DRC Decision No. 15: The Seniority Integration Opinion and Award only speaks to the narrow issue of the occupational seniority to be granted to incoming TWA LLC employees integrated into the American workforce represented by the TWU. In the American system, outside of St. Louis and Kansas City, the seniority date will be April 10, 2001 or 25% of former TWA LLC employees' occupational seniority. However, once their occupational seniority is set, such former TWA LLC employees are entitled to whatever rights such occupational seniority provides for them under the terms of the TWU/AA collective bargaining agreement.

 

 

            The questions and examples posed in Dispute No. 15 do not relate to the interpretation of the Seniority Integration Opinion and Award, but rather to the application of the TWU/AA collective bargaining agreement. The contract provides priority to positions for those exercising recall rights over those seeking transfers. The DRC does not have the authority to modify or change such provisions.

 

 

Dispute No. 16: In the language of the Seniority Integration Opinion and Award on the awarding to TWA employees 25% or 100% of their “acquired seniority”, how is “acquired seniority” defined?

 

 

DRC Decision No. 16: During the course of the arbitration proceeding, explanations regarding the manners in which occupational seniority was accrued and calculated under the IAM/TWA LLC agreement and the AA/TWU agreements were presented into the record evidence. Although the Arbitrator had a clear understanding of the differences on the establishment of occupational seniority under the two agreements, there was no request by the parties, during the initial proceeding, to render a remedy on a recalculation of occupational seniority for either the TWU/AA or IAM/TWA list.
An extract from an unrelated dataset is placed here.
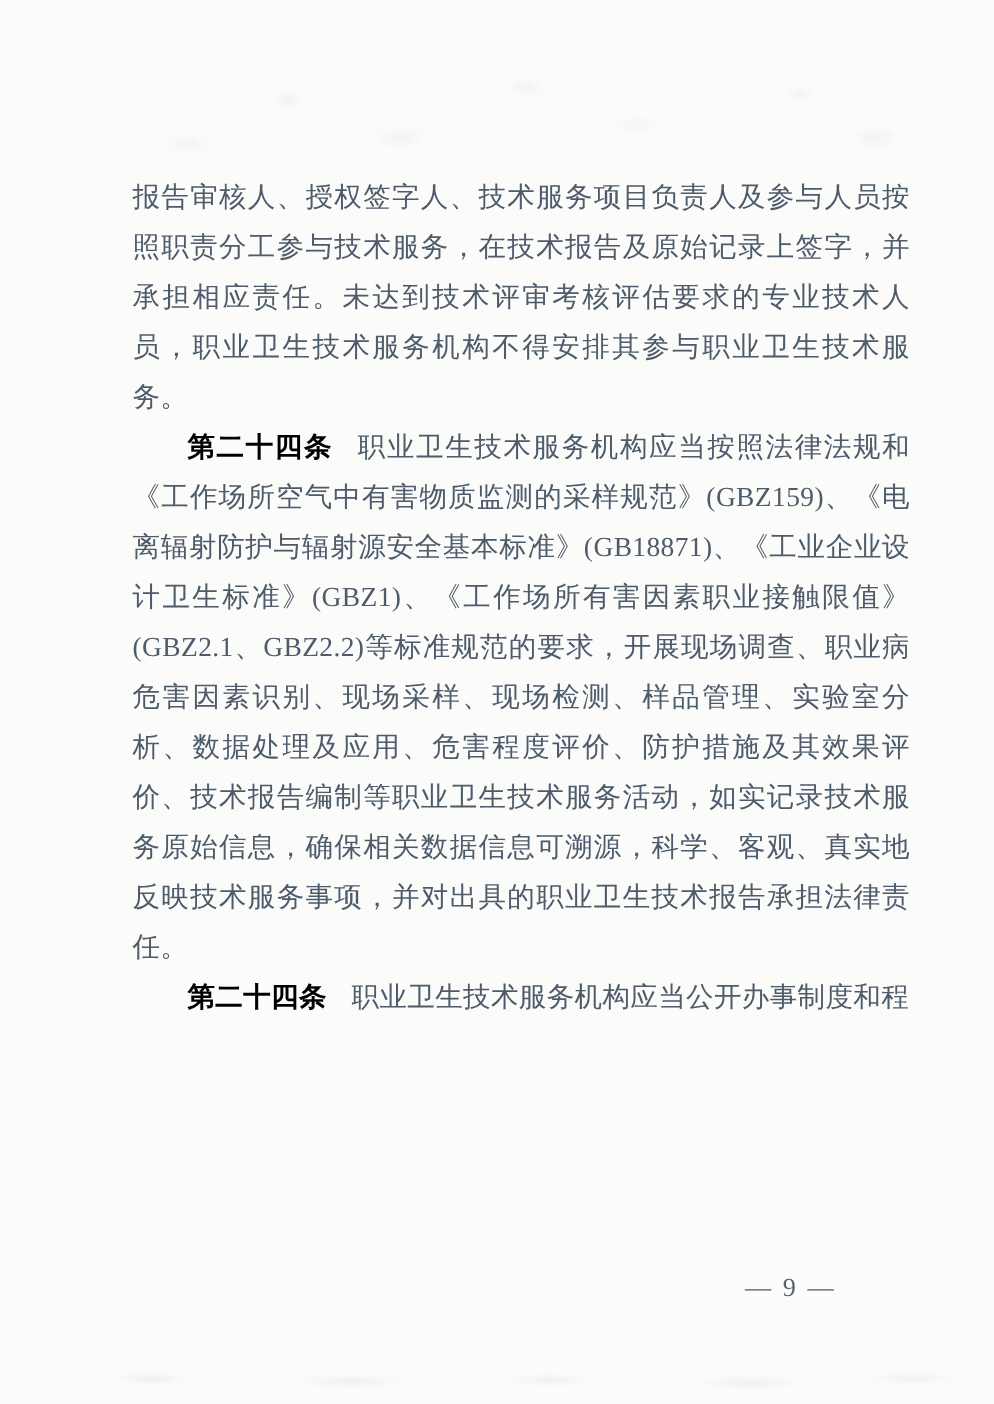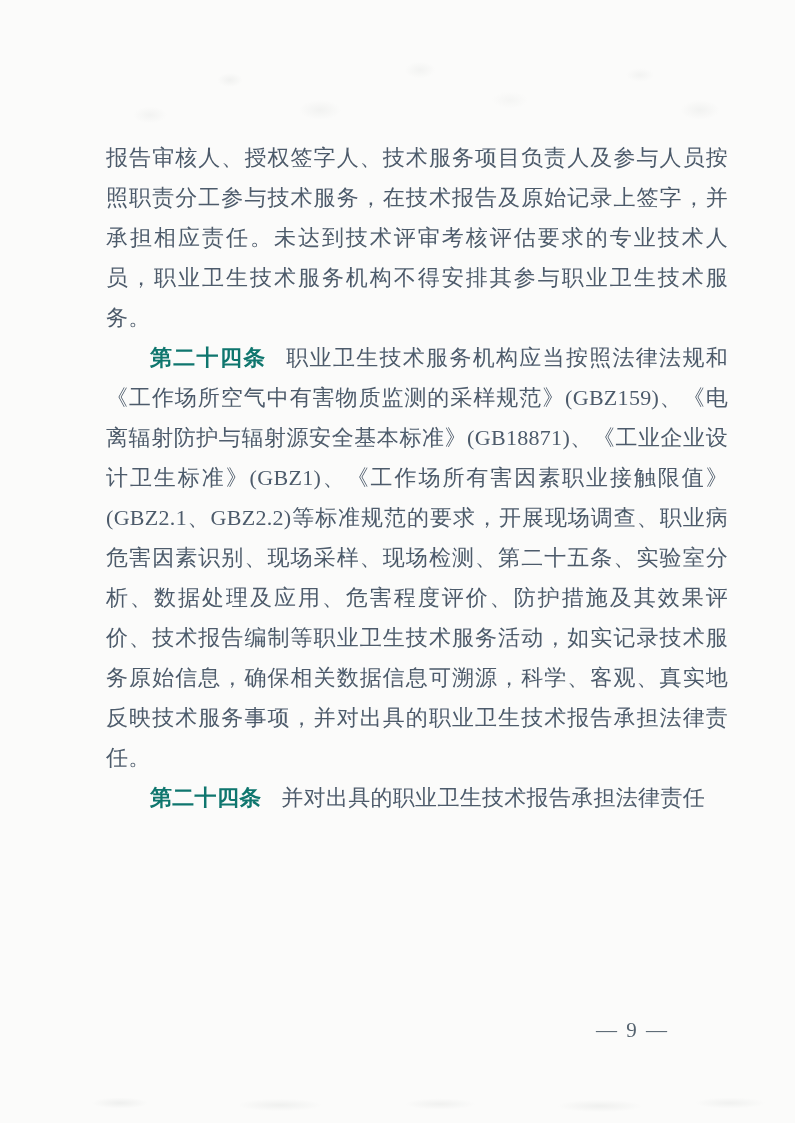"第二十四条" .art { color: #0f766e -> #000000 }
The task in the seniority integration proceeding was to decide upon the integration of the seniority lists for the respective groups of employees at TWA and at AA. The integration of the lists at AA and TWA was approached literally, and the Award took the seniority acquired at TWA, which is reflected on the TWA seniority list, and integrated it into the TWU/AA seniority list based on the applicable seniority credit of 25%, 100% or 4/10/01. Therefore, the meaning of “acquired seniority”, as written in the Award, was based upon the seniority as it was acquired under the IAM/TWA agreement as of the date of the Award.

 

 

 

            The above interpretations, clarifications and supplemental awards are being issued this 30th day of August, 2002.

 

 

 

 

By: Original signed Copy for word use only.